- [Your task]
Please pick out each line in the items below that contains the word "Bisnis" and copy it in full. Letter case matters.

Collected data
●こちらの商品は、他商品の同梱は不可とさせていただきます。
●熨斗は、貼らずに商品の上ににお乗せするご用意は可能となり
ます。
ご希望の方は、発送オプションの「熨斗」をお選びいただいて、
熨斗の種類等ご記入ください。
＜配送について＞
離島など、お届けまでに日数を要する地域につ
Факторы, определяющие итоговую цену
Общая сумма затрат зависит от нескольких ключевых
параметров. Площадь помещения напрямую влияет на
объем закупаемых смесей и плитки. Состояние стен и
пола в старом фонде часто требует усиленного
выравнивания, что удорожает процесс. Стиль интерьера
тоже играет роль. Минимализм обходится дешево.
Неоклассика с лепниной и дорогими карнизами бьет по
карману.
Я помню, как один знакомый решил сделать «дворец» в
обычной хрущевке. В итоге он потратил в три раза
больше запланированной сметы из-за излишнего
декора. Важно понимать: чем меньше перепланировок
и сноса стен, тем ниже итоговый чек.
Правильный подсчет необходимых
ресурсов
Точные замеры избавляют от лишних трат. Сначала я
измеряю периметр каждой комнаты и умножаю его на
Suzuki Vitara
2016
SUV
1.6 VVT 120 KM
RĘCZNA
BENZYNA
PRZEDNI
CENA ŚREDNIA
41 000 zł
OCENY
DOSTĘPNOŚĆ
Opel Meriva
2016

...

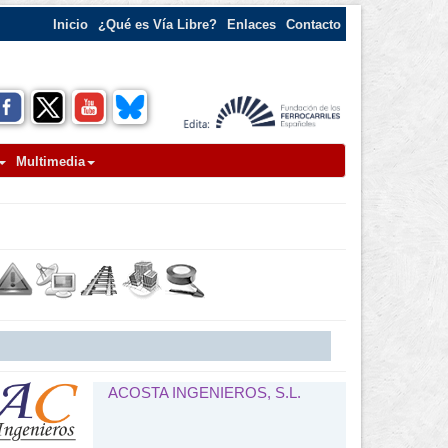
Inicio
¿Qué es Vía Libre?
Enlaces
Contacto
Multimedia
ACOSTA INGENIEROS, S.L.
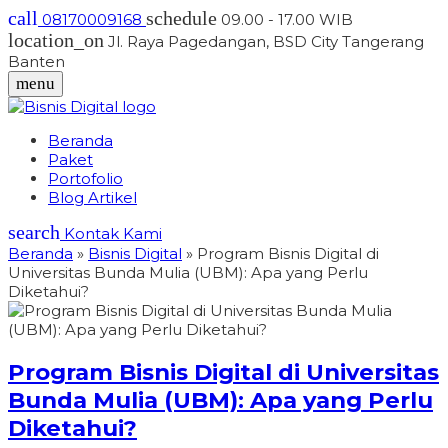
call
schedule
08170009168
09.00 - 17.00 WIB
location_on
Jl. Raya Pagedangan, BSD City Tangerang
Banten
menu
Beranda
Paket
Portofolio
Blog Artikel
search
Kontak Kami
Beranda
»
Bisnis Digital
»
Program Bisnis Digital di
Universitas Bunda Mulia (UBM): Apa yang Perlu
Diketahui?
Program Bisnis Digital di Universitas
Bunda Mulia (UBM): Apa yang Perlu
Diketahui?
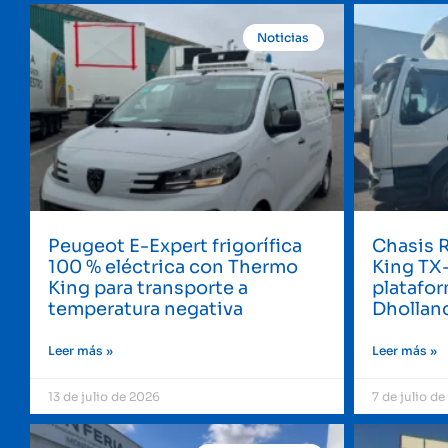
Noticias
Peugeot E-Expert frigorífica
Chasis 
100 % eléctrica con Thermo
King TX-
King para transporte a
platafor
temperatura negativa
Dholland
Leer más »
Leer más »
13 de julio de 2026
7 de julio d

- [Result]
Bisnis Digital
Program Bisnis Digital di
Program Bisnis Digital di Universitas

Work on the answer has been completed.